One source of delay into medical care for those with HIV infection is the time between awareness of HIV infection and engaging with HIV medical care . This is a poorly documented but suspected problem faced by many HIV-infected drug users in Russia in 2011. While IDUs face barriers to HIV care such as stigma, discrimination, addiction-related priorities, providers' pessimistic perceptions regarding adherence and unstable living situations [16,17], the problem is also structural. Although the HIV care system is evolving with introduction of narcologists into some AIDS treatment centers, coordination of narcology and HIV care remains unaddressed. Medical care in Russia is provided within silos of excellence with specific expertise. In a narcology hospital, addiction is addressed. In an infectious disease hospital, infections such as HIV and hepatitis B and C are treated. However, coordination of care between different physical sites of care is exceedingly limited, and yet patients who suffer from both maladies, addiction and HIV, are common in Russia. Those affected do not benefit from the expertise of providers of both disciplines giving coordinated medical care. Such fragmented systems of care have been shown to worsen access to HIV treatment . It is time to actively facilitate thousands of infected Russian substance users into HIV care; with appropriate systems established, many could transition directly from narcology treatment.

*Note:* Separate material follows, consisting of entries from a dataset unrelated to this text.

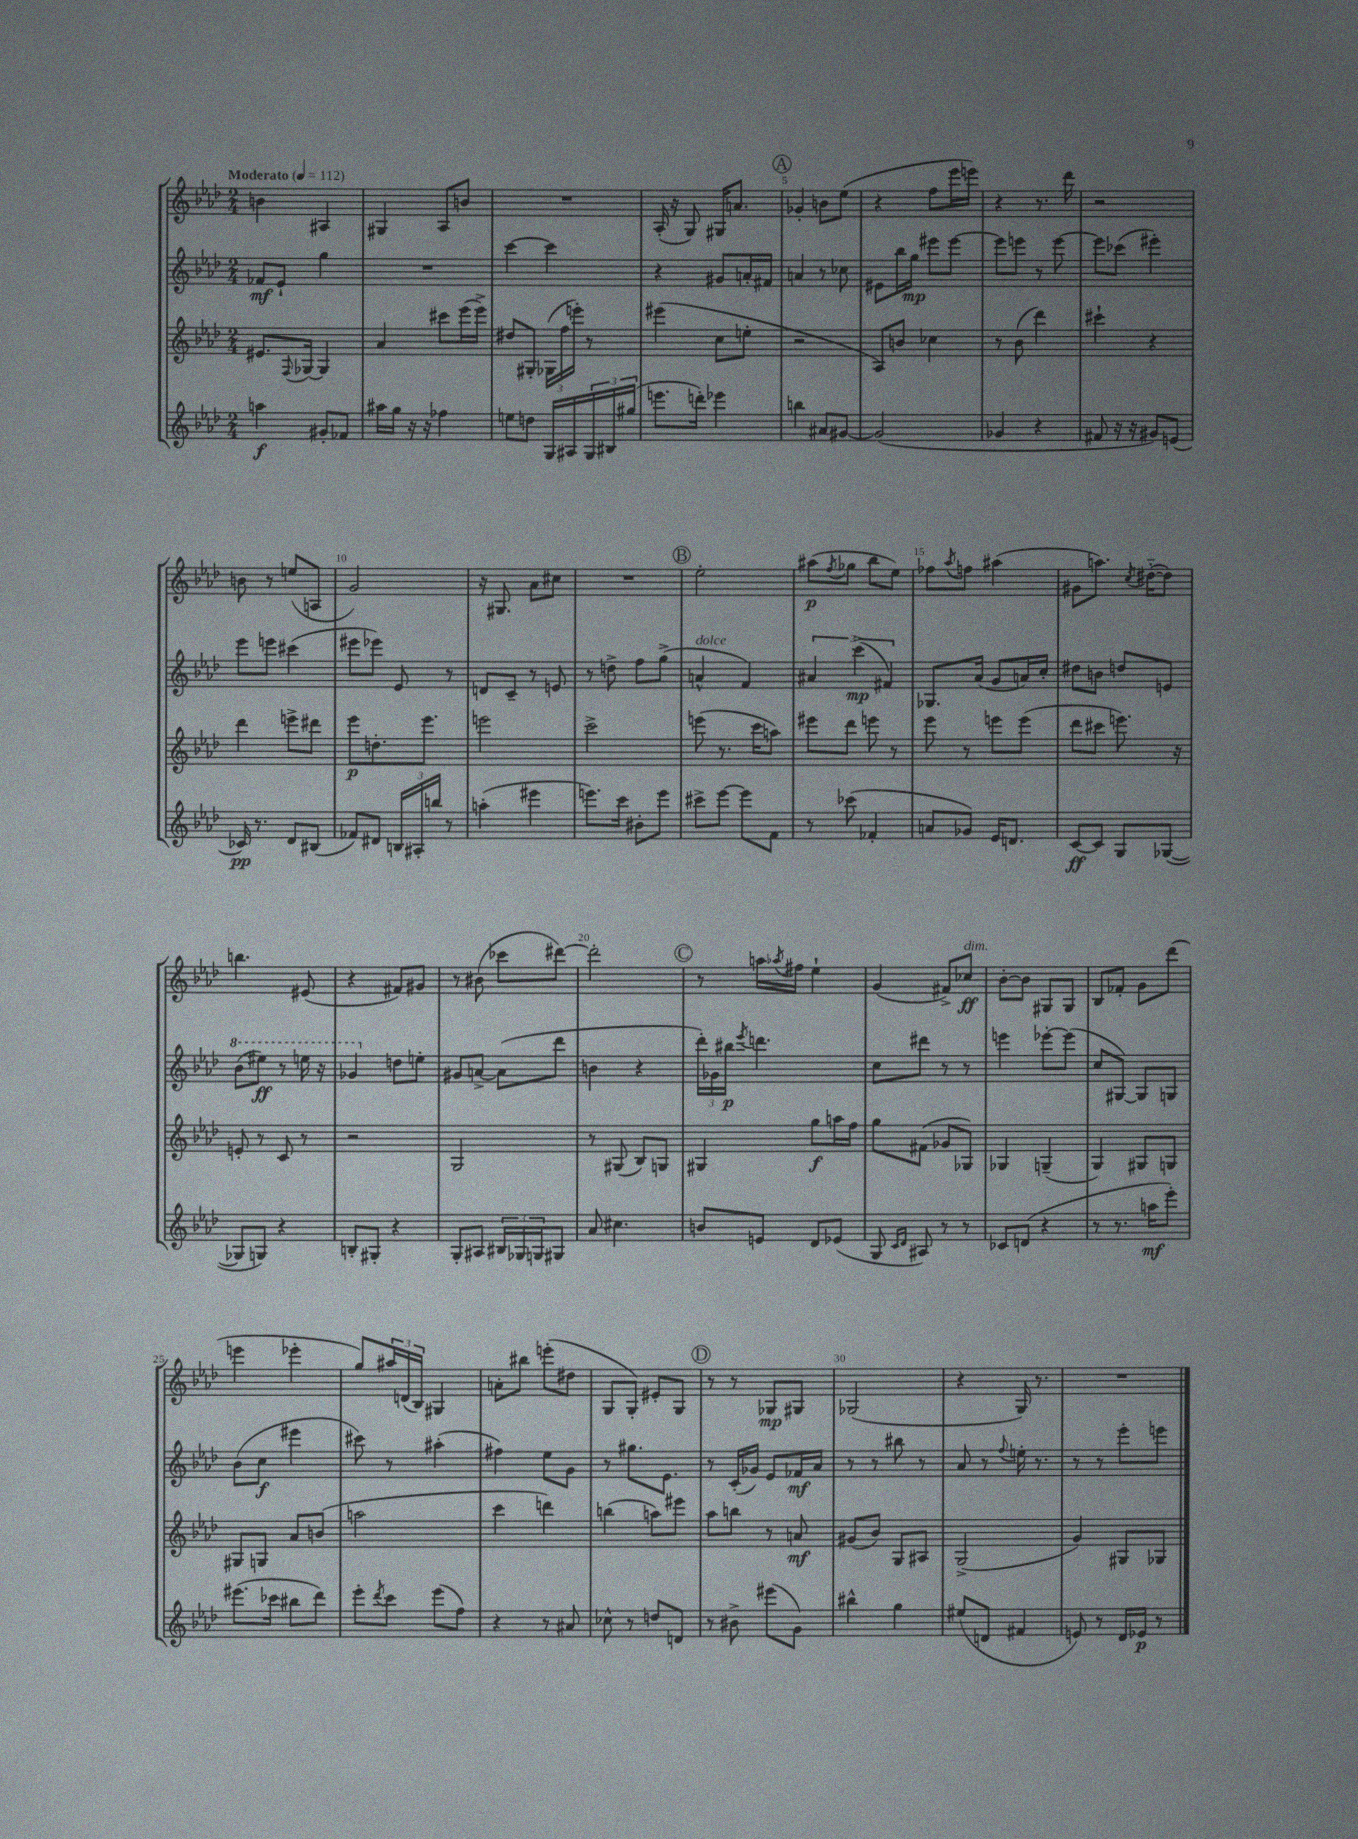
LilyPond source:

<<
\new StaffGroup <<
\new Staff = "s0" {
    \clef treble \key aes \major \numericTimeSignature \time 2/4 \tempo "Moderato" 4 = 112
    b'4 ais4 |
    gis4 aes8 b'8 |
    R2 |
    aes16-.( r16 g8) gis16 a'8. |
    \mark \markup { \circle "A" } ges'4-. b'8 ees''8( |
    r4 f''8 ees'''16 e'''16) |
    r4 r8. des'''16 |
    r2 |
    b'8 r8 e''8( a8 |
    g'2) |
    r16 gis8. aes'8 cis''8 |
    R2 |
    \mark \markup { \circle "B" } ees''2-. |
    ais''8\p( \acciaccatura { f''8 } ges''8 bes''8 ees''8) |
    fes''8 \acciaccatura { aes''8 } f''8 ais''4( |
    gis'8 a''8.) \acciaccatura { c''8 } dis''16~-_( dis''8) |
    b''4. eis'8( |
    r4 fis'8) gis'8 |
    r8 bis'8( ces'''8 dis'''8~) |
    dis'''2-. |
    \mark \markup { \circle "C" } r8 a''16 \acciaccatura { aes''8 } fis''16 ees''4-! |
    g'4( fis'8->) ces''8\ff^\markup { \italic "dim." } |
    bes'8~-. bes'8 gis8 gis8 |
    bes8 fes'8-. g'8 des'''8( |
    e'''4 ees'''4-. |
    g''8) \tuplet 3/2 { ais''16 d'16( bes16) } gis4 |
    a'8-. bis''8 e'''8-.( dis''8 |
    g8 g8-.) eis'8-. g8 |
    \mark \markup { \circle "D" } r8 r8 ges8\mp gis8 |
    ges2( |
    r4 g16) r8. |
    R2 \bar "|." |
}
\new Staff = "s1" {
    \clef treble \key aes \major \numericTimeSignature \time 2/4
    fes'8\mf ees'8-! g''4 |
    R2 |
    c'''4~ c'''4 |
    r4 gis'8 a'16-. fis'16 |
    \mark \markup { \circle "A" } a'4 r8 ces''8 |
    eis'8 bes''16 g''16\mp eis'''8 eis'''8~ |
    eis'''8 e'''8 r8 e'''8~ |
    e'''8 ces'''8( eis'''4-.) |
    ees'''8 e'''8 cis'''4( |
    eis'''8 ees'''8) ees'8 r8 |
    d'8 c'8-- r8 e'8 |
    r8 d''8-> f''8 g''8->( |
    \mark \markup { \circle "B" } a'4-^^\markup { \italic "dolce" } f'4) |
    \tuplet 3/2 { ais'4 c'''4->\mp( fis'4) } |
    ges8. aes'16( g'8 a'16) c''16-. |
    dis''8 b'8 d''8 e'8 |
    \ottava #1 bes''8( eis'''8\ff) r8 e'''16 r16 |
    ges''4 \ottava #0 d''8 e''8-. |
    gis'8 a'8~-> a'8( des'''8 |
    b'4 r4 |
    \mark \markup { \circle "C" } \tuplet 3/2 { des'''16-.) ges'16 bis''16\p } \acciaccatura { ees'''8 } d'''4. |
    c''8 dis'''8 r8 r8 |
    e'''4 ees'''8~-. ees'''8( |
    c''8 gis8~) gis8 g8 |
    bes'8( c''8\f eis'''4 |
    cis'''8) r8 ais''4-.( |
    fis''4) ees''8 g'8 |
    r8 gis''8. ees'8. |
    \mark \markup { \circle "D" } r8 c'16-.( ges'16) ees'8 fes'16\mf aes'16 |
    r8 r8 bis''8 r8 |
    aes'8 r8 \appoggiatura { f''8 } e''16-. r8. |
    r8 r8 ees'''8-. e'''8 \bar "|." |
}
\new Staff = "s2" {
    \clef treble \key aes \major \numericTimeSignature \time 2/4
    eis'8. \appoggiatura { f8 } ges16~ ges4 |
    aes'4 cis'''8 ees'''16( ees'''16->) |
    dis''8 gis8-. \tuplet 3/2 { ges16( f''16 e'''16-.) } r8 |
    eis'''4( c''8 e''8-. |
    \mark \markup { \circle "A" } r2 |
    aes8) b'8 ces''4 |
    r8 bes'8( des'''4) |
    cis'''4-! r4 |
    des'''4 e'''8-> dis'''8 |
    ees'''8\p d''8.-. ees'''8. |
    e'''2 |
    c'''2-> |
    \mark \markup { \circle "B" } e'''8( r8. c'''16 a''8) |
    eis'''8 des'''8 e'''8 r8 |
    ees'''8 r8 e'''8 e'''8( |
    des'''8 cis'''8 e'''8.) r16 |
    e'8-. r8 c'8 r8 |
    r2 |
    g2 |
    r8 gis8( bes8) g8 |
    \mark \markup { \circle "C" } gis4 g''8\f a''16 f''16 |
    g''8 fis'8( ges'8 ges8) |
    ges4 g4--( |
    g4) gis8 g8 |
    gis8 g8 aes'8 b'8( |
    a''2 |
    c'''4 d'''4) |
    b''4( a''8) eis'''8 |
    \mark \markup { \circle "D" } aes''8 b''8 r8 a'8\mf |
    gis'8( bes'8) g8 ais8 |
    g2->( |
    g'4) gis8 ges8 \bar "|." |
}
\new Staff = "s3" {
    \clef treble \key aes \major \numericTimeSignature \time 2/4
    a''4\f gis'8-. fes'8 |
    ais''16 g''16 r16 r16 fes''4 |
    e''8 d''8 g16 ais16 \tuplet 3/2 { g16 bis16 gis''16( } |
    e'''8. d'''16-.) ees'''4 |
    \mark \markup { \circle "A" } b''4 ais'8 gis'8~ |
    gis'2( |
    ges'4 r4 |
    fis'8 r16 r16 gis'8) e'8( |
    ces'16\pp) r8. des'8 bis8( |
    fes'8) dis'8 \tuplet 3/2 { b16 ais16-. b''16 } r8 |
    a''4-.( eis'''4 |
    e'''8.) c'''16 bis'8-. e'''8 |
    \mark \markup { \circle "B" } cis'''8-> ees'''8~ ees'''8 f'8 |
    r8 ces'''8( fes'4-. |
    a'8 ges'8) ees'16 d'8. |
    c'8~\ff c'8 g8 ges8~( |
    ges8 g8) r4 |
    b8-. gis8-. r4 |
    g8-. ais8 \tuplet 3/2 { bis16 ges16 g16 } gis8 |
    aes'8 cis''4. |
    \mark \markup { \circle "C" } b'8 e'8 des'8 ees'8( |
    g8 \grace { c'16 des'16 } ais8) r8 r8 |
    ces'8 d'8( r4 |
    r8 r8. a''16\mf ees'''8-.) |
    eis'''8.( ces'''16 bis''8 des'''8) |
    ees'''8-. \acciaccatura { des'''8 } c'''8 ees'''8( f''8) |
    r4 r8 ais'8 |
    ces''8-^ r8 d''8 d'8 |
    \mark \markup { \circle "D" } r8 bis'8-> eis'''8( g'8) |
    bis''4-^ g''4 |
    eis''8( d'8 fis'4 |
    e'8) r8 des'16 ees'16\p r8 \bar "|." |
}
>>
>>
\layout { \context { \Score \override BarNumber.break-visibility = ##(#f #t #t) barNumberVisibility = #(every-nth-bar-number-visible 5) } }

Russia's long-standing excellent record of HIV testing is a bright light within the country's strategic plan to address HIV infection, but it is not sufficient. Innovative strategies need to be employed to engage individuals into the HIV care system. What will it take to engage HIV-infected drug users into care? Here, lessons from those countries with the unfortunate additional two decades of history addressing HIV among drug users could be informative.
Enhanced engagement of drug users into HIV care will be advanced by addressing five major challenges: reducing stigma towards drug users and the HIV-infected; developing protocols to facilitate transitions and coordination between HIV and narcology treatment systems; developing multiple points of entry for individuals into HIV and addiction care; expanding needle and syringe exchanges; and adopting OAT to treat opioid dependence with pharmacological agents. Engagement will enable efforts to achieve effective delivery of antiretroviral treatment to drug users. Engagement will also provide opportunities to mitigate sexual risk behaviors and its consequences among drug users, a high priority as the epidemic spreads from IDUs to the general Russian population . Such efforts could focus on unsafe sex behaviors  and treatment of sexually transmitted diseases.
In the first two decades of the HIV epidemic in the United States, many missed opportunities to confront this disease effectively among drug users occurred. Bringing that experience to bear in a very different and yet not so different context holds opportunity to help transform the raging Russian HIV epidemic into one that employs the best strategies to engage reluctant patients in medical care and reduce the spread and consequences of this 21st-century Russian scourge.